Sunday, March 2, 2014

Which one is the Golden Rectangle?



Imagine that you are floating inside the center of a very large transparent sphere, like Leonardo’s Vitruvian man above. The yellow area is our normal 60º field of undistorted view. Outside of that yellow field, things start getting weird. Our binocular vision receives two sets of images (our overlapping yellow circles in the illustration above), and sends them back to the brain for processing via the curved camera lenses of our eyes. Through comparison between these two images and a little high-speed triangulation our brains tell us how far away things are. Harry Moss Traquair described our visual field in 1927 as, "an island of vision surrounded by a sea of blindness." 
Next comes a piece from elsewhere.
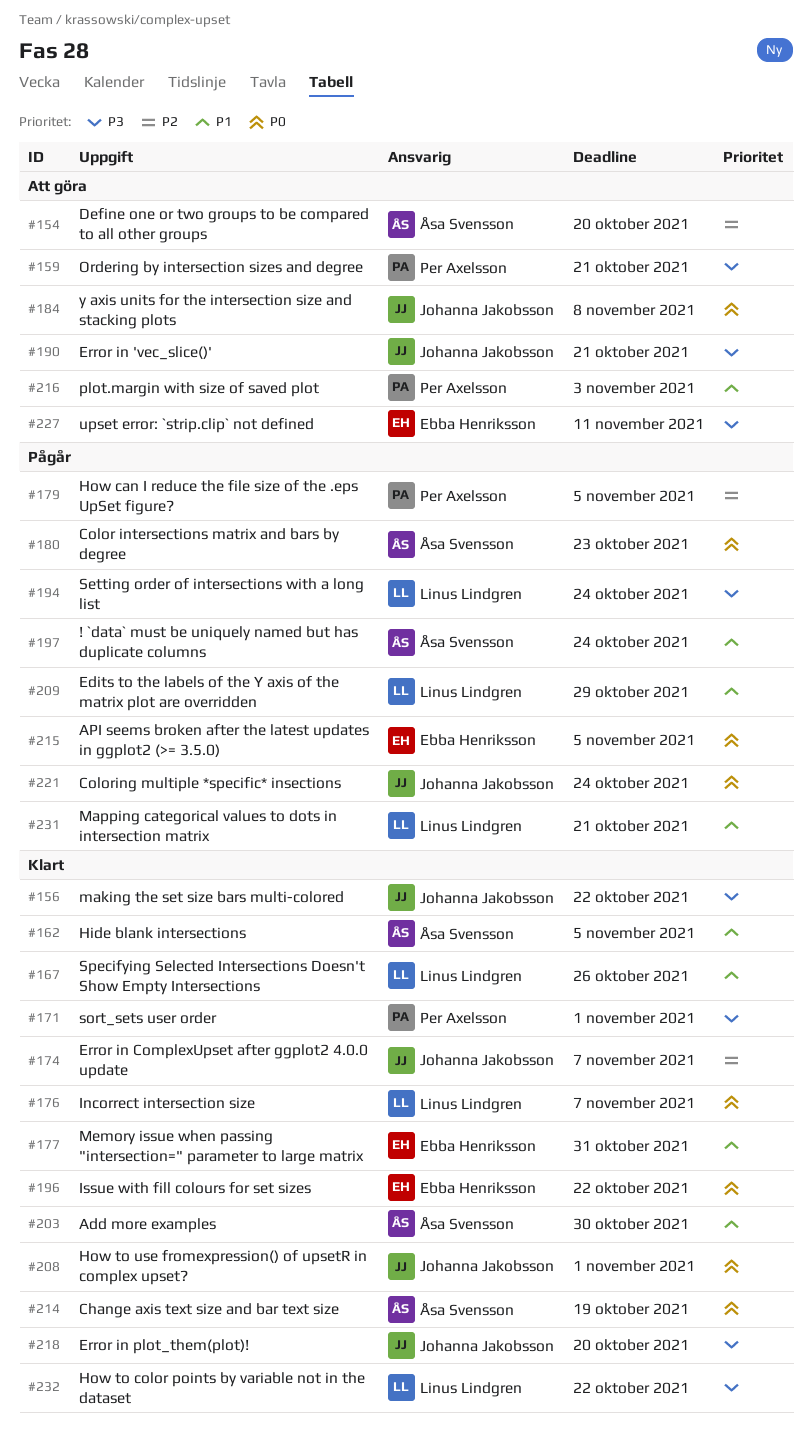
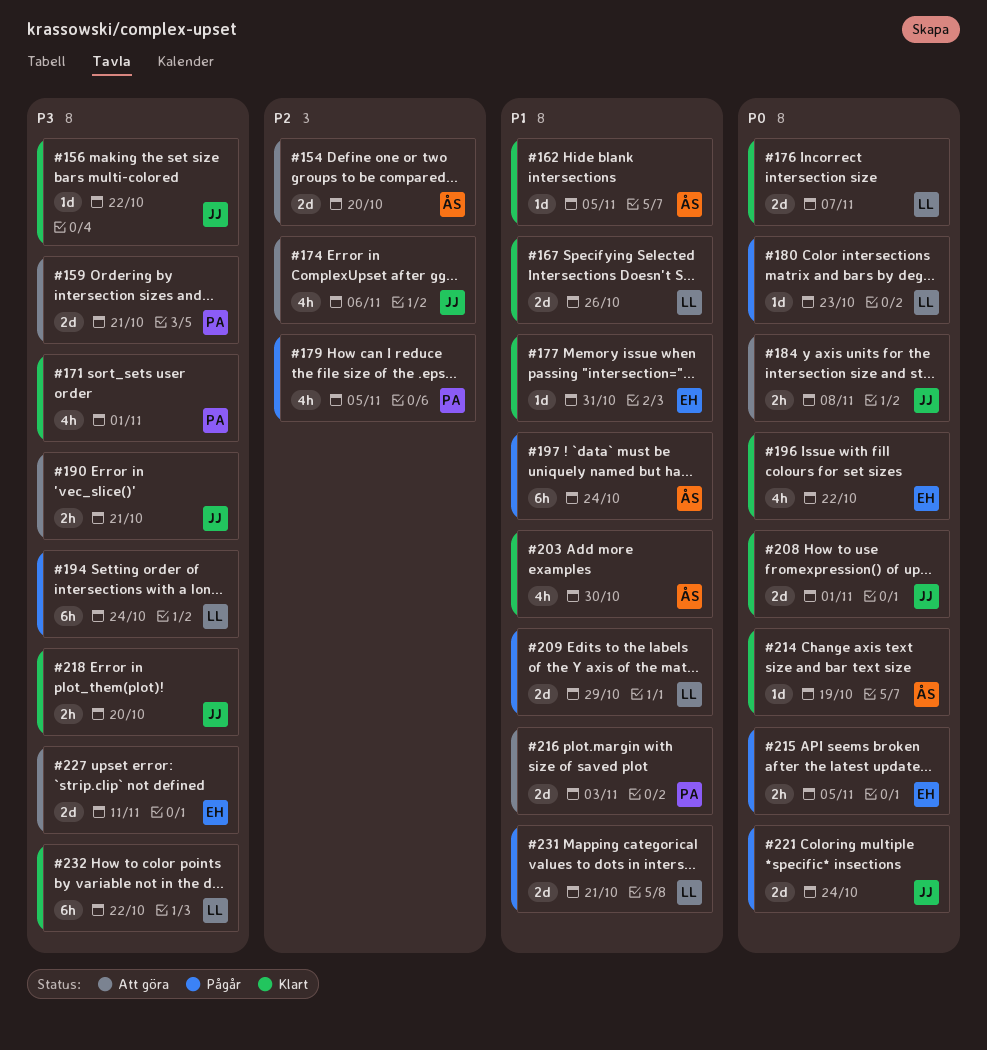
#174, status: Klart -> Att göra
#174, due: Nov 7 -> Nov 6
#180, owner: Åsa Svensson -> Linus Lindgren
Numerous studies by “Golden Sectionists” trying to prove Man’s natural attraction towards the Golden Rectangle have found that people are just as likely to choose any horizontal rectangle that roughly conforms to the one that circumscribes the yellow shape, above [Or roughly 1:1.5, and not the Golden Ratio of 1:1.618]. 

Which one is the Golden Recatngle?

Our natural affinity for this shape is possibly its relation to our undistorted field of vision and not, after all, anything to do with nautilus shells. See if you can pick out the Golden Rectangle from the group of quadrilaterals, above. 

[I'll put the answer in the comments, below] 



11 comments:

  1. It's the one in the middle, top row

    ReplyDelete
  2. In fact I always find the golden proportion a bit too"long" for my compositions; but as it is the "holy proportion" I try to squeeze into it...
    tks for the different approach

    ReplyDelete
  3. I've rarely read a debunking of the "Golden Ratio" that was so succinct. It's certainly an interesting proportion mathematically, but I was always bothered by the claim that it is ideal or that this proportion would be singled out by the majority for its "beauty". I like your idea of the basis for our preference for rectangles (if it is yours), and since different people's eyes are different distances apart, that would be a source of variance.
    – Roger Reed

    ReplyDelete
  4. I went for the middle, top row and then, after reading that people go for the 1:1,5 and not 1:1,618, though "Oh, I must be wrong - it must be the longer one, the last one in the second row" :D .

    ReplyDelete
  5. They are all rectangles and they are all golden in color.

    ReplyDelete
  6. you are always so clever and nice to read. thank you. Mila from Italy

    ReplyDelete
  7. Another excellent post Mr. Carroll!
    Just to add to a previous comment, I don't think most find the rectangle inherently beautiful, after all a rectangle is a highly artificial construct.

    The proportion though by its nature produces internal and aggregating symmetries that relate all the elements at graduated levels. It is an excellent tool for coherence that wielded correctly, underlies many beautiful works of art and architecture.